TEXTAUSZUG
————————
Da der Index aber auch auf reinen technischen Daten basiert und keine Messung ist, zudem diese Daten oft auf veralteten Datenbanken beruhen, nutzt der Index insbesondere für die Bewertung der Leistung bezüglich modernen Games rein gar nichts. Gutes Beispiel: Festplatten. Als der Index gemacht wurde, rechnete man offenbar nicht damit, dass Festplatten nochmal schneller werden können, oder man hielt es für unwichtig., Daher bekommt schon eine aus heutiger Sicht relativ lahme Platte die maximale Punktzahl, die Windows für Festplatten geben kann, nur eine SSD bekommt mehr Punkte.

Um die Leistung vor allem für Spiele zu bewerten muss man aber richtige Grafikbenchmarks verwenden wie 3DMark Vantage, Call of Pripyrat usw.

Laut den Grunddaten Deines PCs hast Du aber einen guten Oberklasse-PC für Spiele, da sollten auch aktuelle Titel auf hohen Details ohne Probleme laufen. Nur für maximale Details kann es langsam knapp werden, je nach SPiel. Und wenn die Festplatte kein eco / green Modell ist, dann ist alles in Butter, bis auf die Tatsache, dass ich wenn möglich auch lieber 64bit-windows neu installieren würde.


----------



## Batze (1. Mai 2011)

DonBarcal schrieb:


> Das ist doch Unsinn. Bzgl. der Performance gibt es so gut wie keinen Unterschied zwischen der 32- und der 64-Bit-Version. So musst du dier irgendwann extra noch ne 64-Bit-Version kaufen.


Ist zwar schon älter der Fred, aber da muss ich mal was zu sagen.

Er macht auf Videobearbeitung. Da ist jedes bissel Ram von Vorteil.

Also gerade in diesen Fall bringt gerade 64 Bit sehr viel mehr.

Lass Ihn mal z.B. mit Virtual Dub arbeiten. Dieses Programm läd den gesammten Film zum bearbeiten in den RAM Speicher.

Vorteil, die Bearbeitung, also das schneiden, vor allem das navigieren von einer Position zur anderen geht sauschnell.

Wenn ich z.B. mit TV Karte aufnehme habe ich Sachen die weit über 3 Gig groß sind.
Und bei 32 Bit ist dann schluss.    

Da lobe ich mir 64 Bit.

Es gibt auch keinen wirklichen Grund mehr 32 Bittig zu fahren. Ein paar Programm Sachen die spezielle Treiber brauchen laufen zwar nicht immer, aber das sind Raritäten und meisten gibt es schon Updates für.


----------



## RonnyFSV (6. Mai 2014)

*Was Verändern ???*

Hallo wollte mal wissen ob mein PC zu den Highend Geräten zählt!!
————————
VORLIEGENDE DATEN
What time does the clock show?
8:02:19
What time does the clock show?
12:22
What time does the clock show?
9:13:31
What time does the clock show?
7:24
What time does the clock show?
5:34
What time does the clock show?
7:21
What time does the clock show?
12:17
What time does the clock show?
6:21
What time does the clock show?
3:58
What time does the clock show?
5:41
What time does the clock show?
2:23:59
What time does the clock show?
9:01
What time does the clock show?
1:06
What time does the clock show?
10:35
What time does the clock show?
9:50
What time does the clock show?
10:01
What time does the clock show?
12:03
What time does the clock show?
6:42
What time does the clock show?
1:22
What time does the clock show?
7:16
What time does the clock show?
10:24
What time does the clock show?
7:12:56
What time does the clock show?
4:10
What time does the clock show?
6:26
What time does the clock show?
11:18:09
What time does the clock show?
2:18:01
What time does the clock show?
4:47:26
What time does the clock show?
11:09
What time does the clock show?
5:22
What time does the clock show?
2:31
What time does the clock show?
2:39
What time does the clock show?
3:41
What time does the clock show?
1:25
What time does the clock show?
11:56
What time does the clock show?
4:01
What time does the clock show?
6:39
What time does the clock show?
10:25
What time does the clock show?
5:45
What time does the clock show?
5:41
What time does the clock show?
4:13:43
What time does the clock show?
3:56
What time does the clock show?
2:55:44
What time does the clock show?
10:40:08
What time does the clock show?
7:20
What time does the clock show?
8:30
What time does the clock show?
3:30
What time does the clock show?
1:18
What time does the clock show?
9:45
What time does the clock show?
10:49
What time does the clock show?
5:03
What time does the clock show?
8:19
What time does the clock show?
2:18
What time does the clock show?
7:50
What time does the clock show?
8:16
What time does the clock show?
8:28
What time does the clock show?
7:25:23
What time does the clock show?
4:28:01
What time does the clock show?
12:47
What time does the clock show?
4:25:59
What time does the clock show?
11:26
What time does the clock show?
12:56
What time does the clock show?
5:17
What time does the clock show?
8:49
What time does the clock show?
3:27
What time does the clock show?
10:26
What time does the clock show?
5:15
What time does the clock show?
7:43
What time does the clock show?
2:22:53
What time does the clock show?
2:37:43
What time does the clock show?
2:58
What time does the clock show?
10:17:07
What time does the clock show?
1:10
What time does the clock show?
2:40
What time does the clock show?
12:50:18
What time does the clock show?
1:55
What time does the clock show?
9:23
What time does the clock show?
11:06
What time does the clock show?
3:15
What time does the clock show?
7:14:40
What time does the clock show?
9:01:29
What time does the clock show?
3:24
————————
AUFGABENSTELLUNG
a - Erklären Sie in ein bis drei Sätzen, weshalb Batze in der Forumsdiskussion über PC-Leistung der Ansicht ist, dass 64 Bit gerade bei Videobearbeitung viel mehr bringt.
b - Führen Sie die Forumsdiskussion über PC-Leistung im Anschluss an den letzten Satz fort.
Die Auflistung wird zur Bearbeitung nicht benötigt.

LÖSUNGEN
a - Bei Videobearbeitung ist jedes bisschen RAM von Vorteil, weil ein Programm wie Virtual Dub den gesamten Film zum Bearbeiten in den Arbeitsspeicher lädt, wodurch Schneiden und Navigieren sehr schnell gehen. Aufnahmen mit der TV-Karte sind oft weit über 3 GB groß, und bei 32 Bit ist dann Schluss.

b -
CPU           :       AMD Phenom II X6 1090t X6 6x 3,2 GHZ AM3
Mainboard   :       ASUS Crosshair IV AM3
Spreicher :          8 GB DDR3 1333 MHZ Corsair 2 x 4 GB
Grafikkarte :        Gainward Nvidia Geforce 570 GTX GLH 1,25 GB 
Monitor      :        Samsung 27 TFT CA750
Festplatte :          1x Samsung 1 TB 1 x Samsung 640 GB 1x Samsung 500 GB 1x Samsung 250 GB alle S-ATA
DVD/Brenner :      1x LG Normaler DVD Brenner   1x LG Blue Ray
Betriebssystem :  Windows 8 Professional 64 
Netzteil            :  600 Watt Nitrox 

Na was sagt ihr ich finde schon das sich das gut anhört  

Schreibt einfach vorschläge bei Änderrungsaussagen


----------



## svd (6. Mai 2014)

Der Prozessor gehört noch zur oberen Mittelklasse würde ich sagen. Nur Intel Vierkerner wären besser.

Wenn du die Grafikkarte durch eine ""R9 280X" oder "GTX 770" ersetzt, wirst du aber noch alles ziemlich gut spielen können.


----------



## Herbboy (6. Mai 2014)

RonnyFSV schrieb:


> Hallo wollte mal wissen ob mein PC zu den Highend Geräten zählt!!
> 
> 
> CPU           :       AMD Phenom II X6 1090t X6 6x 3,2 GHZ AM3
> ...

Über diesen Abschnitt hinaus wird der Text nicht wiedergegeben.